Find Your Circle and Stick To It
Everybody's got a different circle of competence. The important thing is not how big the circle is. The important is staying inside the circle. - Warren Buffett
Some of Warren Buffett's best investments during his career have been Coca Cola, Bank of America, and Kraft Heinz (they make Baked Beans). Again, not complicated.
Warren Buffett didn't invest in tech stocks for much of his career simply because be didn't understand them (Buffett was born in 1930), and completely avoided them through the dot-com bubble. For two years from 1998 to 2000, Berkshire Hathaway significantly underperformed the market. Barron's published an article in December 1999 titled "What's Wrong, Warren?", suggesting Buffett "may be losing his magic touch." Of course, the bubble eventually burst and Berkshire Hathaway remains one of the top performing funds to this day.
Your circle of competence should be the arena that you compete in because it is the arena that gives you the greatest competitive advantage. It was not necessary for Warren Buffett to deviate from his circle of competence, and neither should it be for you.
Find the products that you and your friends use in your personal lives. Ask yourself why you use them, and then find out who makes them. Consider the problems you encounter or inconveniences you face in your life, and then find out whether there is a business out there with a product that solves it.
And if you are studying or working in one of the aforementioned industries (technology, medicine, mineral exploration, etc.), even better! Whatever industry it is, you are most likely way more informed than your competition, and you should apply that advantage to its fullest extent.
Combatting the Fear of Missing Out (FOMO)
Your circle of competence should act both as a source of investment ideas and an exclusion criteria for avoiding the stocks you know little to nothing about.

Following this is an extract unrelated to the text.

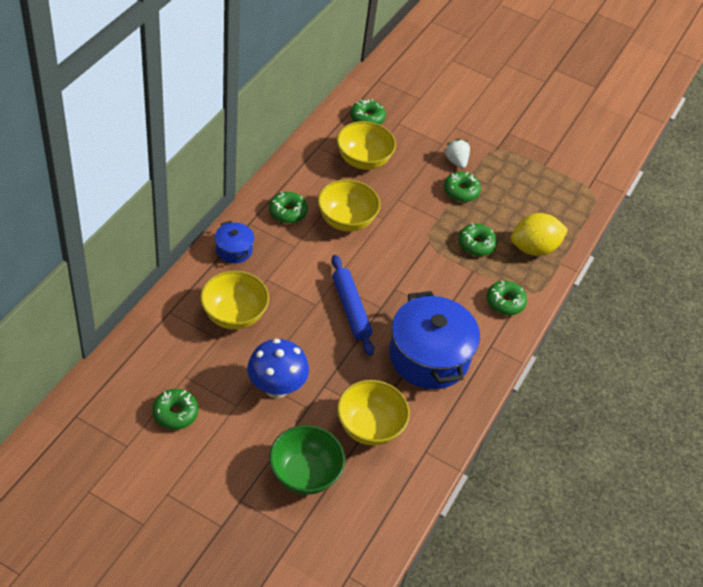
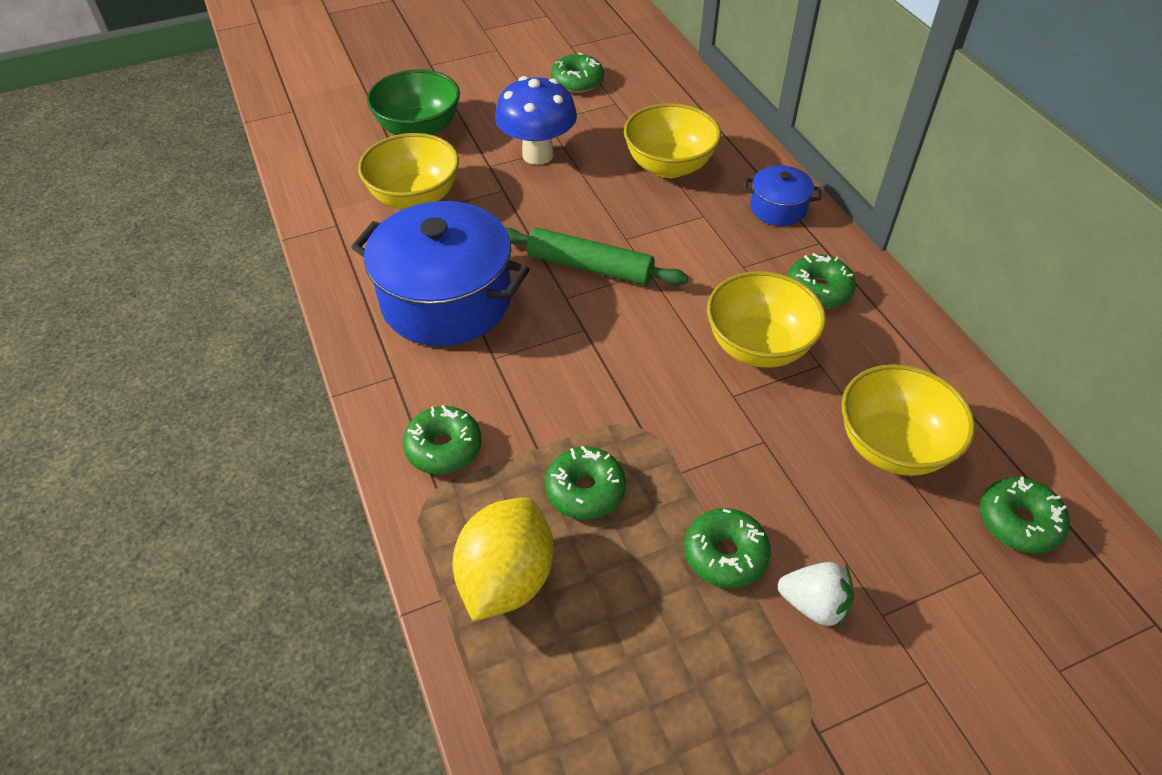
camera: 135 degrees right, 0 degrees up
blue rolling pin [331,255,374,356] -> green rolling pin [506,227,688,286]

One of the most common pitfalls for all investors, amateurs and professionals alike, is the fear of missing out (FOMO). On your investing journey, you will inevitably hear about other stocks (or cryptocurrencies, or NFTs, or whatever other asset class it is) making a lot of people very wealthy. At these times, it is only natural to feel jealous. You imagine how much money you could have made if only you had bought it earlier, only to see it continue going up and up. You perceive your own wealth as getting less and less in comparison to the alternate reality in which you bought the stock. Eventually you decide enough is enough and buy the stock on nothing but hope, only for it to came crashing down. I have seen this happen to everyone, including investment professionals (seriously, it happens to everyone).
A simple solution to the fear of missing out is to simply stick to your circle of competence and ignore any stock that is outside of it. Just stop reading about them. Stop looking at the price chart, and remove them from your watchlist if you have to. Out of sight, out of mind.
By sticking to your circle of competence, you are able to rely on your existing knowledge and experience to make informed and objective investment decisions. Limiting the bias that your emotions have on your decision-making process puts you miles ahead of the average investor. Don't believe me? Who better to explain than Peter Lynch himself?
Expanding Your Circle of Competence
The best part about all this is that your circle of competence is not fixed. It expands as we progress professionally or in our personal lives.
Even if you don't work in a particular industry, it doesn't mean you can't go out of your way to learn about it. Read books, watch videos, talk to people. Having real world experience in anything, really, is so valuable that putting time into your career, your hobbies, or your personal interests is just as important to being a good investor as studying the market.
Summary of Key Concepts
- Often the most successful stocks are of the businesses we interact with on a daily basis.
- Your circle of competence is where you have the greatest competitive advantage.
- You should avoid stocks you know little to nothing about.